Author speculation
I’m reading Cinema Speculation, Quentin Tarentino’s non-fiction celebration of key American films of the seventies, from Bullitt and Dirty Harry, to Escape From Alcatraz and The Funhouse. I heard about it through the Pure Cinema podcast, which is connected to Tarentino’s Los Angeles cinema, the New Beverly. The prose voice is exactly how Tarentino sounds in interviews and podcasts. I’m sceptical of his writing ability, and I admit to being cynical about his novel, Once upon a Time in Hollywood, published after the film came out.
Obviously, I’m jealous.
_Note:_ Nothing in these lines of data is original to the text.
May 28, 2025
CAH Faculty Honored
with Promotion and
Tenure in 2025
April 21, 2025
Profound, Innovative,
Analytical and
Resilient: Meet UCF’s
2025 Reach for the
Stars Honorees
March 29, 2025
I don’t doubt his intelligence or capacity to speak fluently about the stories in his head. It’s easy to imagine him walking around his plush L.A. mansion, talking into his phone, then emailing the recordings to a ghost writer who edits them into shape. And why not? Writing clearly happens in many ways.
It feels like cheating because I have fixed ideas on how writers should write. There has to be suffering, each sentence sweated over, whole chapters thrown away, the entire thing rewritten multiple times. There has to be a crisis of confidence and real risk of the whole thing, perhaps even the writer’s life, collapsing into a meaningless void. That’s real writing.
Yes, that’s fucked up. I don’t know anything about Tarentino’s writing process. He’s an impressive artist and this is all in my head. I’m being a dick, and not to Quentin Tarentino, who couldn’t care less. I’m being a dick to myself. This is how I keep me in my place.